By Peter H. Milliken

milliken@vindy.com

AUSTINTOWN

There was something for everyone interested in Polish food, music and culture at Sunday’s fourth annual Polish Heritage Day celebration.

The all-day event at St. Anne’s Church began with a Roman Catholic Mass and offered a full schedule of indoor and outdoor activities, and the weather cooperated well with the outdoor festivities.

Attended each year by an average of about 1,200 people, Polish Heritage Day is the largest of this year’s Youngstown-area Polish festivals. The event, which originated in St. Casimir Church’s basement, has been at St. Anne’s for the past three years.

The festival’s goal is “to raise awareness for people of all things Polish,” said Aundrea Cika Heschmeyer of Liberty. Heschmeyer is director of Polish Youngstown, the umbrella organization for Youngstown-area Polish cultural events, which sponsored the festival.

“We’ve got a wonderful melting pot of beautiful traditions, types of food, types of music, and that’s how you preserve our cultural heritage,” Judge Mary DeGenaro said of the Mahoning Valley’s cultural festivals, which she frequently attends.

“Three of my four grandparents were Polish. My fourth grandparent was Irish,” said Judge DeGenaro of the 7th District Court of Appeals, who was making her first visit to the Polish festival at St, Anne’s Church. The judge, who resides in Poland, Ohio, attended the event with her parents, Dan and Morn Bienko of Canfield.
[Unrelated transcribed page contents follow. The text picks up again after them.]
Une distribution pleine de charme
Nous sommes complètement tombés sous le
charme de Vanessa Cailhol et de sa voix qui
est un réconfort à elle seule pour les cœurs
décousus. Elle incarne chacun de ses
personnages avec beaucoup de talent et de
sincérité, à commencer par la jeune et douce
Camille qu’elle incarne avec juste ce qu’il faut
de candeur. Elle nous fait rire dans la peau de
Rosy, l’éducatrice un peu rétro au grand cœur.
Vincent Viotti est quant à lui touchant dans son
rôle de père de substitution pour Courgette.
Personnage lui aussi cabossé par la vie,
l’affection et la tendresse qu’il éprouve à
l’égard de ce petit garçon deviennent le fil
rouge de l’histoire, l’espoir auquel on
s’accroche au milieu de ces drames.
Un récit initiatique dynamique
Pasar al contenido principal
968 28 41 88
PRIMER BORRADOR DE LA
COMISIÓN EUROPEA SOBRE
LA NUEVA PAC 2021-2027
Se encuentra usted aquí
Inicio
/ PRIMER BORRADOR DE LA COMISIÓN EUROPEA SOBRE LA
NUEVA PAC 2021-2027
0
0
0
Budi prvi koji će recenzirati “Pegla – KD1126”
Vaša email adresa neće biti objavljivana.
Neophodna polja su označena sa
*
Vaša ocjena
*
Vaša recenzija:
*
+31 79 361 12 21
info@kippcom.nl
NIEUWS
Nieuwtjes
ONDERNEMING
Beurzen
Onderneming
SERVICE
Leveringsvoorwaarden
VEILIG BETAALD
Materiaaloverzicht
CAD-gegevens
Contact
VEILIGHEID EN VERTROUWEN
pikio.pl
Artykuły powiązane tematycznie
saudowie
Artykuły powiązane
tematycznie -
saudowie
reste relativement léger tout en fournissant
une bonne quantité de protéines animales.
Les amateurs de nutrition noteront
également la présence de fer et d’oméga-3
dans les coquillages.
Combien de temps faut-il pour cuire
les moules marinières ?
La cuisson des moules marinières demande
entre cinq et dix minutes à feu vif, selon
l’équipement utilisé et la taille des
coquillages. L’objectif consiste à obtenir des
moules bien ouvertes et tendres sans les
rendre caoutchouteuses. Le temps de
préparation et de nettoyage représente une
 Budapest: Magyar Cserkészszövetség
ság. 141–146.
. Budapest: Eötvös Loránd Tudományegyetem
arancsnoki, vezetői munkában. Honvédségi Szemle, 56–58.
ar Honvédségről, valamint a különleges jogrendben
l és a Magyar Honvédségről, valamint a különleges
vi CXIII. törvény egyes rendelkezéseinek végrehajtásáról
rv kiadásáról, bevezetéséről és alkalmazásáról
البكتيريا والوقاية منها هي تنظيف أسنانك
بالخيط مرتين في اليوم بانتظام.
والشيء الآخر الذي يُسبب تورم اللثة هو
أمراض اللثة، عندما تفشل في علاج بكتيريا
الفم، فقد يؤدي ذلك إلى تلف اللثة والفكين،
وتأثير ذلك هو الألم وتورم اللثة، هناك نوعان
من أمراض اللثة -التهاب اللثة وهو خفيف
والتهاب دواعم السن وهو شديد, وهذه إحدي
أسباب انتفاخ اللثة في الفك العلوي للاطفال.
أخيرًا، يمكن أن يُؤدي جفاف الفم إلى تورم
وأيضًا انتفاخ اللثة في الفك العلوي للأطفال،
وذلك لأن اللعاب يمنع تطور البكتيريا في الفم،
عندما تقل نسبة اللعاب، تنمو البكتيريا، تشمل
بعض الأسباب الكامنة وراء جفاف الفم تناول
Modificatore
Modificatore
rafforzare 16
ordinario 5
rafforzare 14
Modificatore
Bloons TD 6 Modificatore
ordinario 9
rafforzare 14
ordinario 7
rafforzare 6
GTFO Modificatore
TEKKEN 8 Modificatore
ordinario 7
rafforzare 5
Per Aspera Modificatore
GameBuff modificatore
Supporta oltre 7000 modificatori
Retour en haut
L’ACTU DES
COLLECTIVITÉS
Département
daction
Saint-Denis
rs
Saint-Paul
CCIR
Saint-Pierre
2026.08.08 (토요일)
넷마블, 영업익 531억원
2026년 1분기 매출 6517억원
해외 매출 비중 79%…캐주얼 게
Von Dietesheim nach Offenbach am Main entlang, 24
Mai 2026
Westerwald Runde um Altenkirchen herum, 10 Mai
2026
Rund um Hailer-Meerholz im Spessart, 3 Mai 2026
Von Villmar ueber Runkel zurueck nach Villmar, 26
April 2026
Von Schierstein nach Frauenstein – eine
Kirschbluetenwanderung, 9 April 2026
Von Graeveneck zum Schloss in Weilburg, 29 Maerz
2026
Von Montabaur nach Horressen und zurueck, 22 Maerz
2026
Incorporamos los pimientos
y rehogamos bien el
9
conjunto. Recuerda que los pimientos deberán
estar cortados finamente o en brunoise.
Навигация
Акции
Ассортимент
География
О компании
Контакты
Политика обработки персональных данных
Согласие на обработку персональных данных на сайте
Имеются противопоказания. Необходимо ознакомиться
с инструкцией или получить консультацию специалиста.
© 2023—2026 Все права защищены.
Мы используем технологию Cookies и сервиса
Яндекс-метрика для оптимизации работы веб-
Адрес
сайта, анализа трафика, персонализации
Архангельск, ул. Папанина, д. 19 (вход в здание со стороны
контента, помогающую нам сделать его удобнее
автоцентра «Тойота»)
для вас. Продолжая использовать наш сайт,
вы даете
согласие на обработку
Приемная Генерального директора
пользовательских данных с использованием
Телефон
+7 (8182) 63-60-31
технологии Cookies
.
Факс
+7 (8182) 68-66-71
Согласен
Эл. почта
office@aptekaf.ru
The festival’s cultural garden featured Polish language, genealogy and travel classes, a living history tent and a concertina and accordion class.

The Krakowiaki Polish Folk Circle took festival-goers on a Heritage Tour of Poland, showcasing the songs, dances and history of the native homes of the dancers’ relatives.

“We feel it’s our job to be cultural evangelists and re-educate” the public about Polish culture, Heschmeyer said.

The event also featured two polka bands, polka demonstrations, folk-art vendors, a bakery and deli, a pirogi-eating contest, children’s activities and accordion and button-box jam sessions.

One of the vendors was Virginia Luty of Medina, who has attended the festival here every year. Almost all of the merchandise she was selling was imported from Poland, she said. Among those imports were colorful hand-made dolls, intricately hand-carved wooden plates and jewelry boxes, and hand-decorated eggs featuring religious themes.

Festivalgoers did not have to leave hungry, as a 2-pound Polish platter sold at the festival featured stuffed cabbage, potato pancakes, noodles and pirogi.

Larry Walk, and his wife, Diana, of Austintown, broadcast their weekly Happy Polkaland radio program live from the festival on WSOM-AM 600.

Strolling through the festival in full regalia was Mike Ostrowski, a Detroit area resident and re-enactor clad as a Hussar, a 16th Century Polish cavalry soldier.

“We have a number of young people within our Polish community that are fascinated with this period of our strong Polish history,” Heschmeyer said.

“It is our hope that Mike’s participation this year will help us to not only attract re-enactors for a battle on-site next year, but also to perhaps instigate the beginning of our own regiment here in the Mahoning Valley,” she added.